# Cabelas is asking me for a cafe name



## FOSR (Apr 16, 2008)

I got an email from someone at Cabelas, they're planning to open a store in Columbus in 2013, and it will have a cafe, and they're looking for suggestions for a name. They're thinking Scioto River. 

So, fishermen, any ideas? I'm thinking Leatherlips, if we can get permission from the Shawnee. Or maybe something like The Riffle?


----------



## 74chrysler (Apr 9, 2008)

How about "Ohio Game Fishing Cafe"


----------



## lomssl (Mar 25, 2006)

Rippin Lips!!! :G


----------



## todd61 (Nov 22, 2009)

I think Scioto Cafe would be great.


----------



## Boostedawdfun (Sep 15, 2012)

Set'n Hooks Cafe


----------



## MassillonBuckeye (May 3, 2010)

I like the Leatherlips personally  

Scioto-tangy Cafe
The Confluence Cafe
The Confluence


----------



## browns_jr88 (Aug 5, 2008)

how about " The OGF Cafe "


----------



## SoCal_Buckeye (May 28, 2012)

They should name it for the closest body of water... if its opening next to Costco on Gemini it could be called "The Hoover" or possibly "Alum Cafe".


----------



## Salmonid (Apr 14, 2004)

heres a few more fitting to the Columbus area...

Ole-N-Grundgy
Suckers united Cafe
Blue Jacket Cafe
Shawnee something or another
Simon Kenton's Kickback Kafe' 
Carp Galore Cafe

Salmonid


----------



## acklac7 (May 31, 2004)

Something to do with the Scioto.


----------



## topwater (Dec 22, 2004)

how about "Bucks & Eyes"


----------



## streamstalker (Jul 8, 2005)

topwater said:


> how about "Bucks & Eyes"


Winner, winner, chicken dinner!


But hey, wait a minute. A cafe is a stupid idea for a store that is already very small compared to their other locations. With the proliferation of food trucks in Columbus, they could give up some space in the parking lot for one or two of those.
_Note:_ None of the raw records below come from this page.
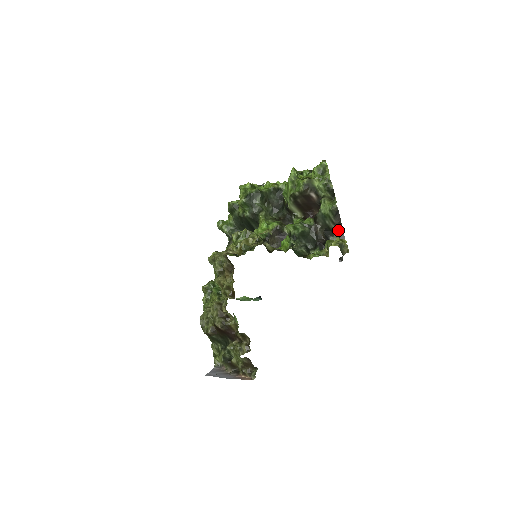
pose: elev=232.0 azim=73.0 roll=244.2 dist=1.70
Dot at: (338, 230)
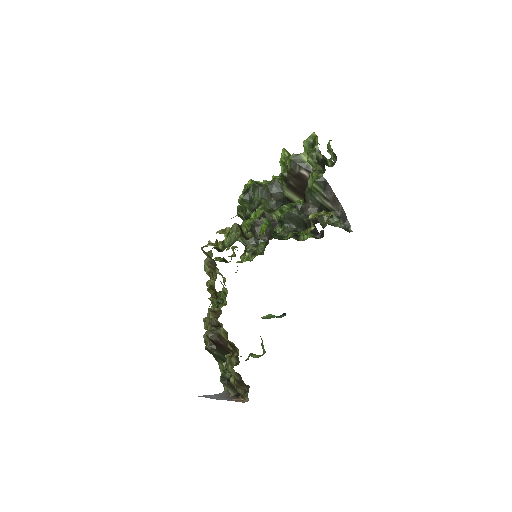
Dot at: (336, 208)
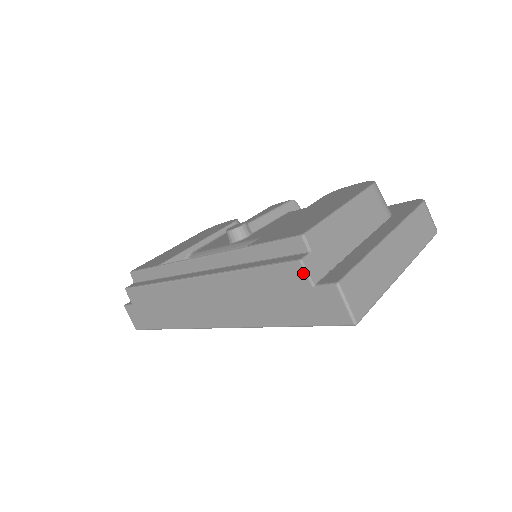
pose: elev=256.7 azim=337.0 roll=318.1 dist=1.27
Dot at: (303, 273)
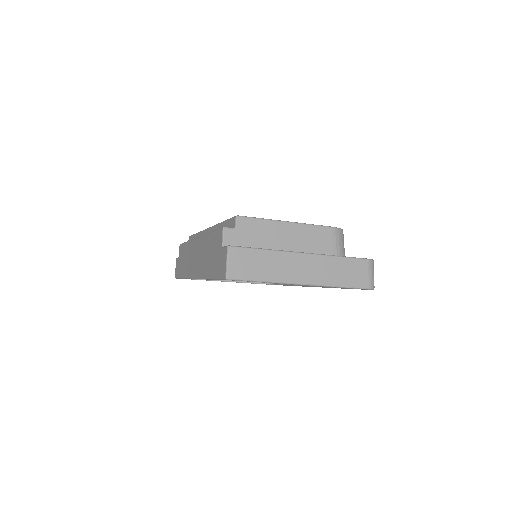
Dot at: (222, 236)
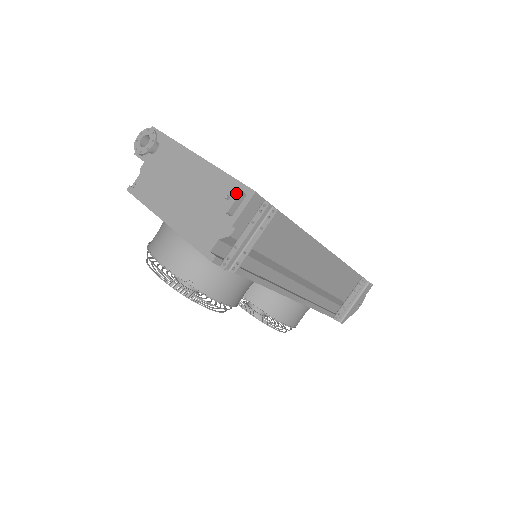
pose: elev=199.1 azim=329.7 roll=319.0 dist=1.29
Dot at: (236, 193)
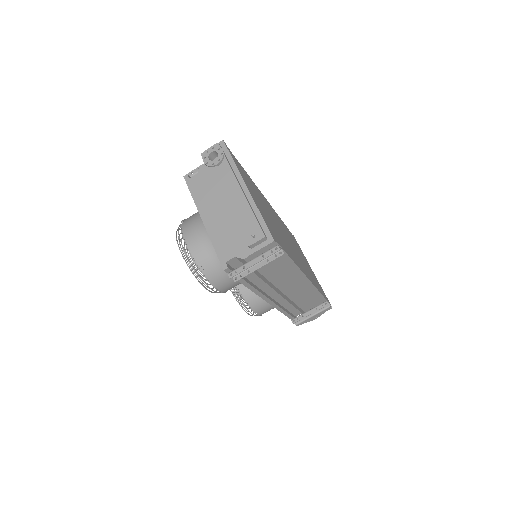
Dot at: (261, 236)
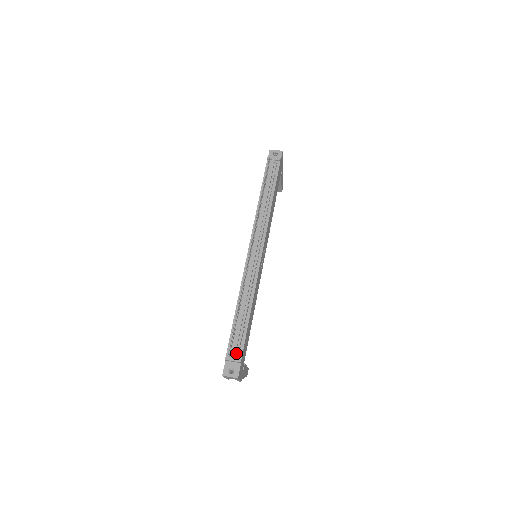
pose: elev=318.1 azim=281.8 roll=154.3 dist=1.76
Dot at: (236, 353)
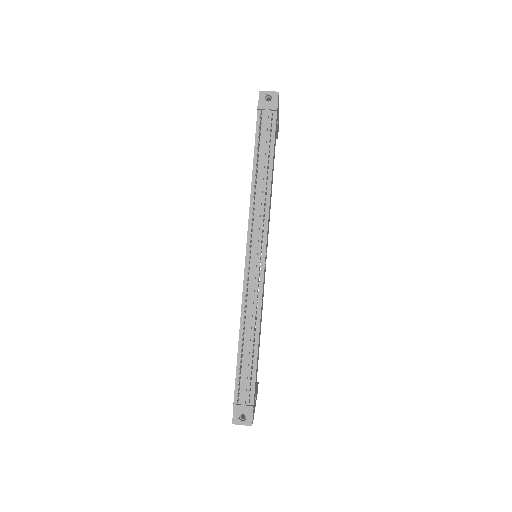
Dot at: (246, 396)
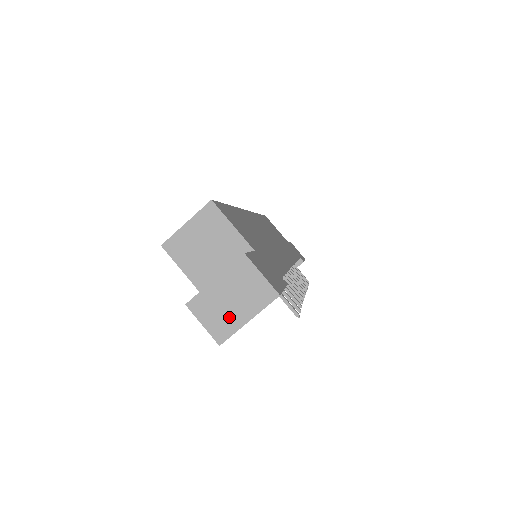
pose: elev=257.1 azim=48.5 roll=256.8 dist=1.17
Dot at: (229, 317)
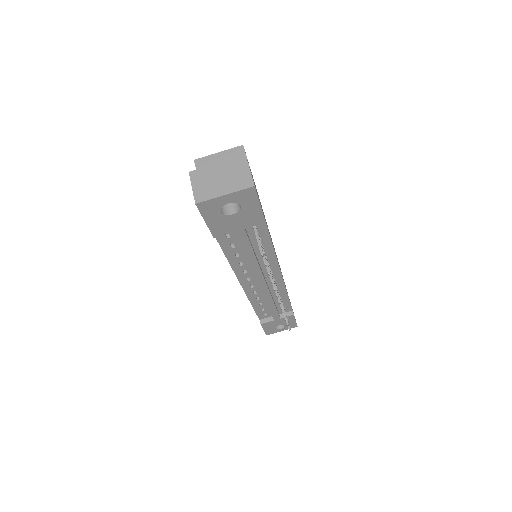
Dot at: (213, 188)
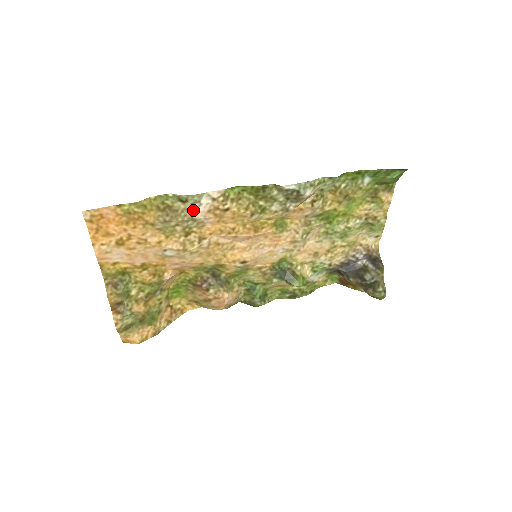
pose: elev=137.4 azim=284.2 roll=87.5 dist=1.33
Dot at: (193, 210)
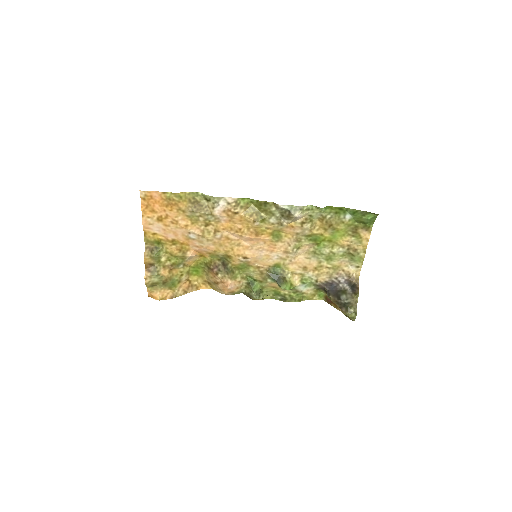
Dot at: (213, 208)
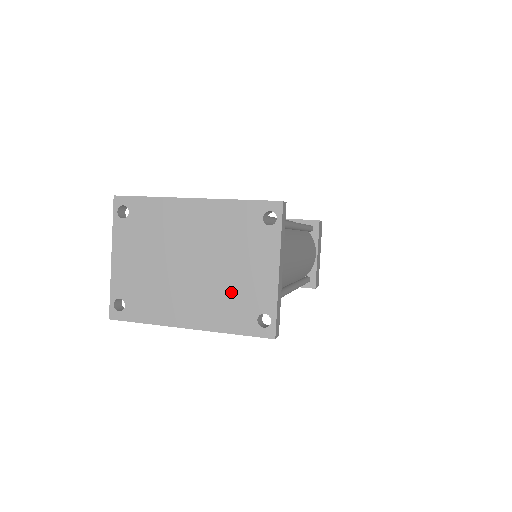
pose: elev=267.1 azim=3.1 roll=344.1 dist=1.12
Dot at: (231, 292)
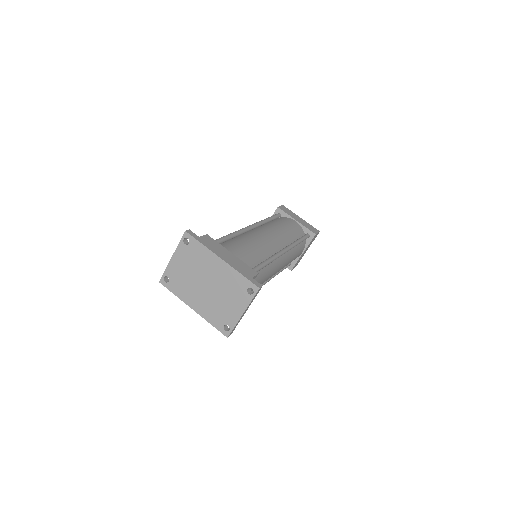
Dot at: (218, 308)
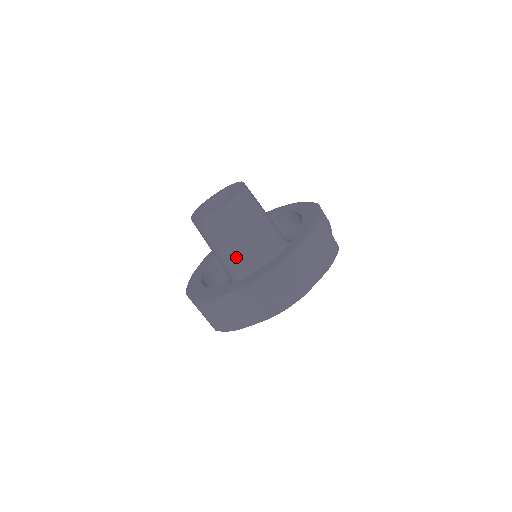
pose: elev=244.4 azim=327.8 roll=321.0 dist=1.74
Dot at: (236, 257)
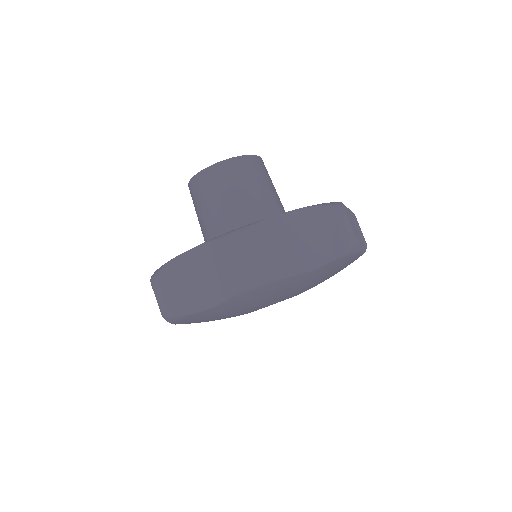
Dot at: (221, 231)
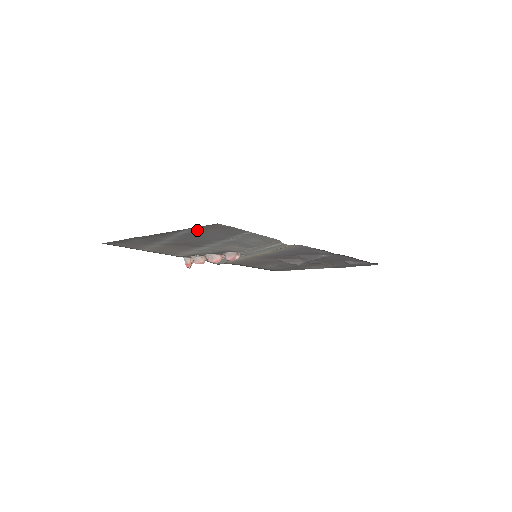
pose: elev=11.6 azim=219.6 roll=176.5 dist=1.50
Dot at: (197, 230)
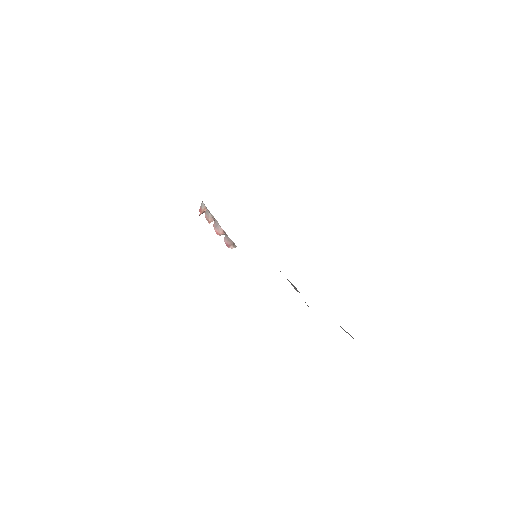
Dot at: occluded
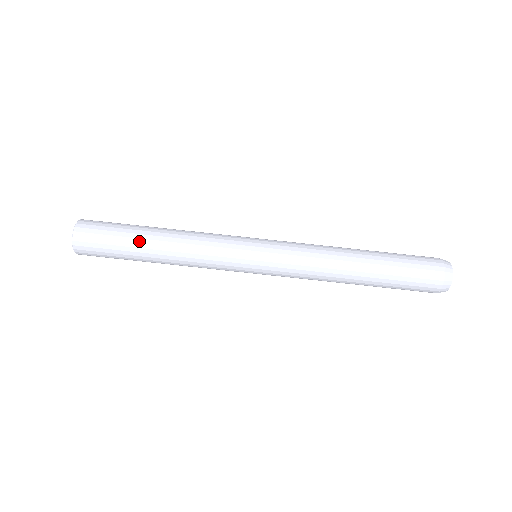
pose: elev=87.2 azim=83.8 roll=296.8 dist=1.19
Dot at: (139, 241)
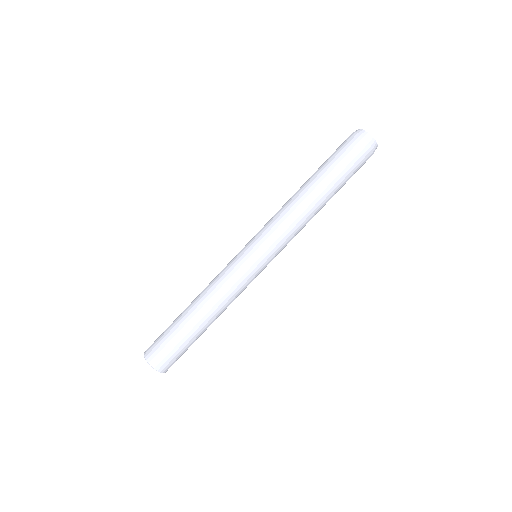
Dot at: (190, 328)
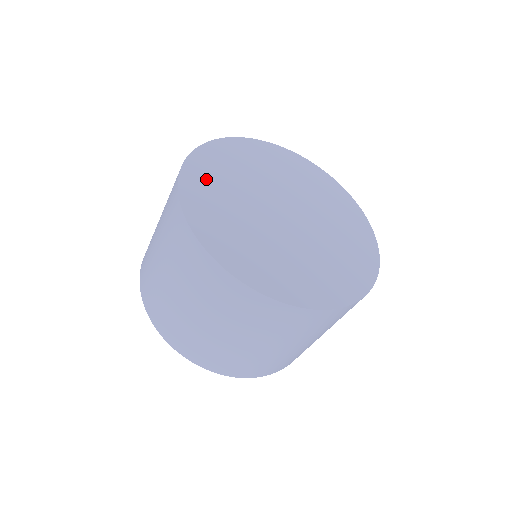
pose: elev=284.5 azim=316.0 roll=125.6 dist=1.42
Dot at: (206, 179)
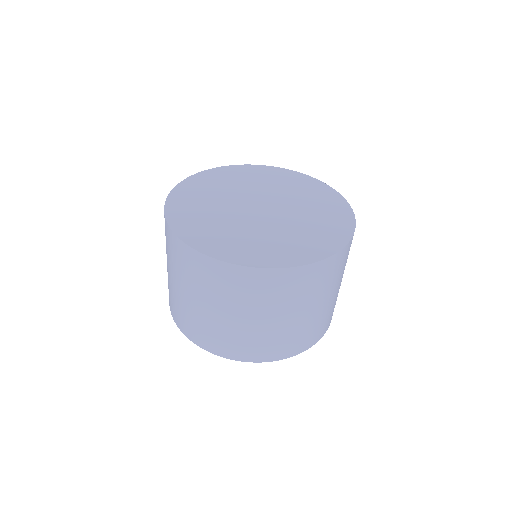
Dot at: (195, 226)
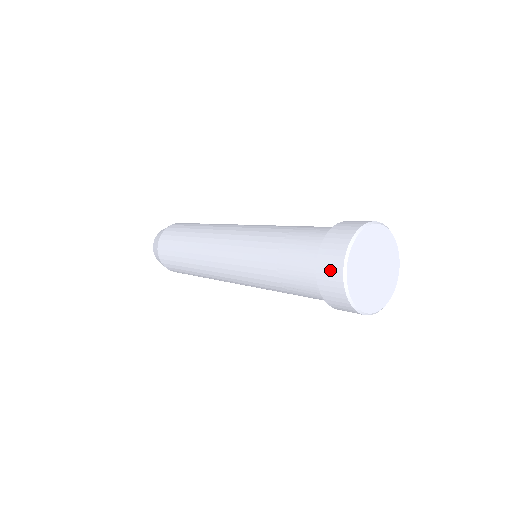
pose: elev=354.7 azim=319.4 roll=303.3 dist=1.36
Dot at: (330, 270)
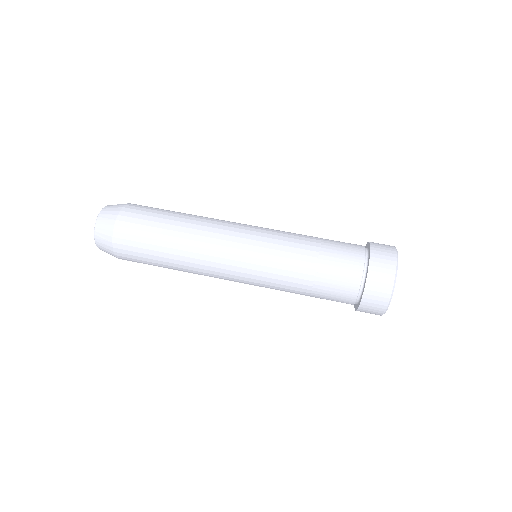
Dot at: (370, 313)
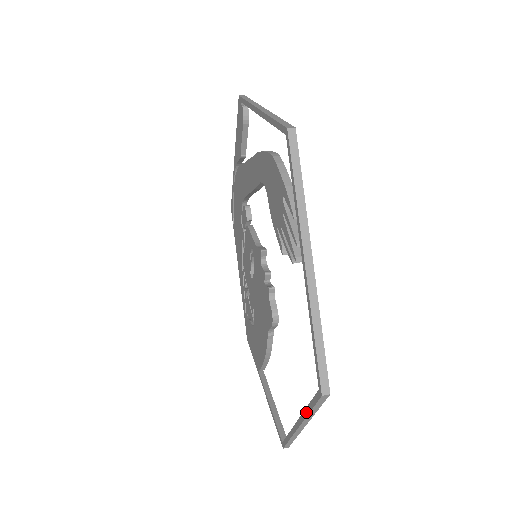
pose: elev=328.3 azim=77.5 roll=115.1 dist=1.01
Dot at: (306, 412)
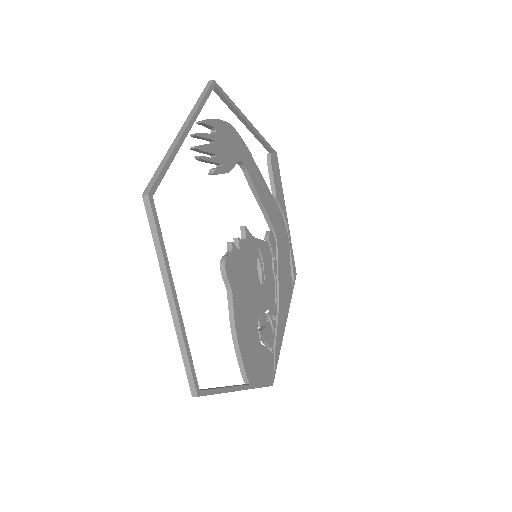
Dot at: (159, 256)
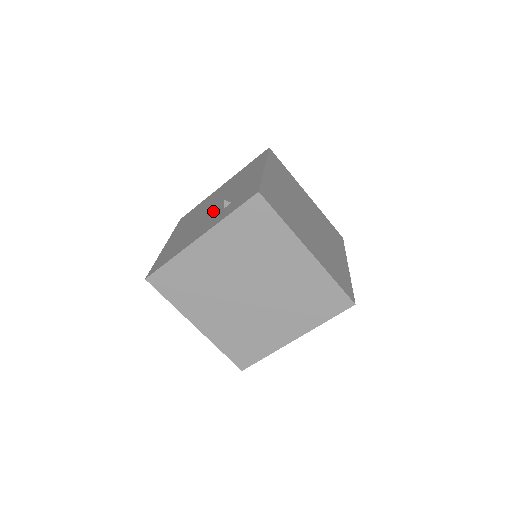
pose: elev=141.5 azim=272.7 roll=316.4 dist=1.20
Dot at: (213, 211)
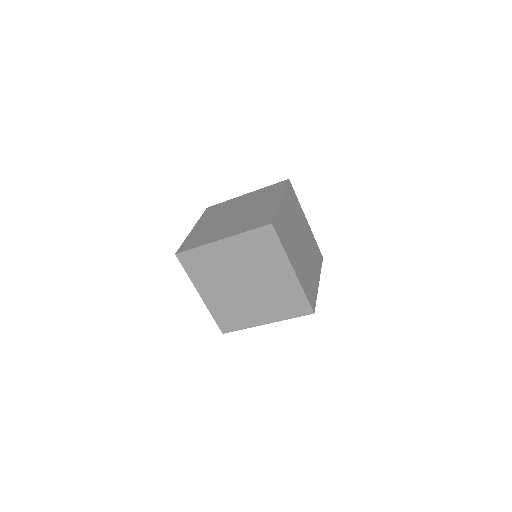
Dot at: occluded
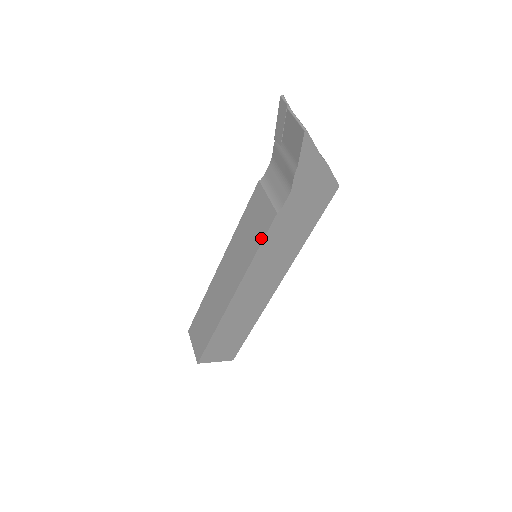
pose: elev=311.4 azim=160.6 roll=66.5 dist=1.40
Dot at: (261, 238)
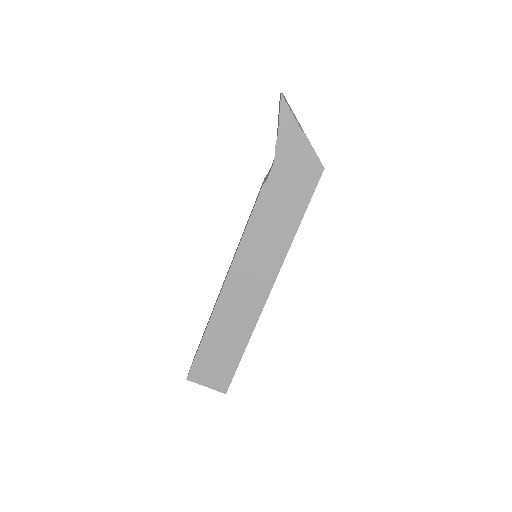
Dot at: (250, 216)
I'm not going there for a coffee and a bagel. Save the floor space for merchandise!


----------



## claytonhaske (Apr 16, 2010)

acklac7 said:


> Something to do with the Scioto.


Bronzeback cafe.


----------



## acklac7 (May 31, 2004)

streamstalker said:


> Winner, winner, chicken dinner!
> 
> 
> But hey, wait a minute. A cafe is a stupid idea for a store that is already very small compared to their other locations. With the proliferation of food trucks in Columbus, they could give up some space in the parking lot for one or two of those.
> ...


*
BLASPHEMY!*

Have you ever had there food!!!??? Smoked Elk Sammich OMG Nom Nom Nom...MMMMmmm Cabelas


----------



## Net (Apr 10, 2004)

The Drawdown Cafe
Put & Take Cafe
Spillway Cafe

posted using Outdoor Hub Campfire


----------



## saugmon (Jun 14, 2006)

Master Bait'r Cafe!!!


----------



## Boostedawdfun (Sep 15, 2012)

Trollin cafe
Twister tail cafe
Buck nutz cafe


----------



## MassillonBuckeye (May 3, 2010)

saugmon said:


> Master Bait'r Cafe!!!


Not if you want people to actually eat there lol..


----------



## dstiner86 (Jun 5, 2012)

I personally find "Not the reason why you came but you stopped any may cafe" quite catchy and fitting

posted using Outdoor Hub Campfire


----------



## bruce (Feb 10, 2007)

Slims cafeye. If he is hosten he is not catchen.


----------



## hanmanjr (Mar 26, 2012)

I heard that it was going to be a vegetarian joint. 

posted using Outdoor Hub Campfire


----------



## acklac7 (May 31, 2004)

hanmanjr said:


> I heard that it was going to be a vegetarian joint.


Not funny, lol.

Here's the menu (from the Dundee store) Im hoping the Columbus store menu will be identical. Honestly was planning on doing lunch/dinner every time I went up there, wild game is hard to come by in Columbus...


----------



## acklac7 (May 31, 2004)

Just noticed the little caption in the corner that reads "Quick Cafe Style Deli's offer a less extensive menu"

If they aren't planning on offering the full menu pictured below i'll be extremely disappointed. If that is the case then yea, I agree, just scrap the deli and use it for floor space: i'll never eat there.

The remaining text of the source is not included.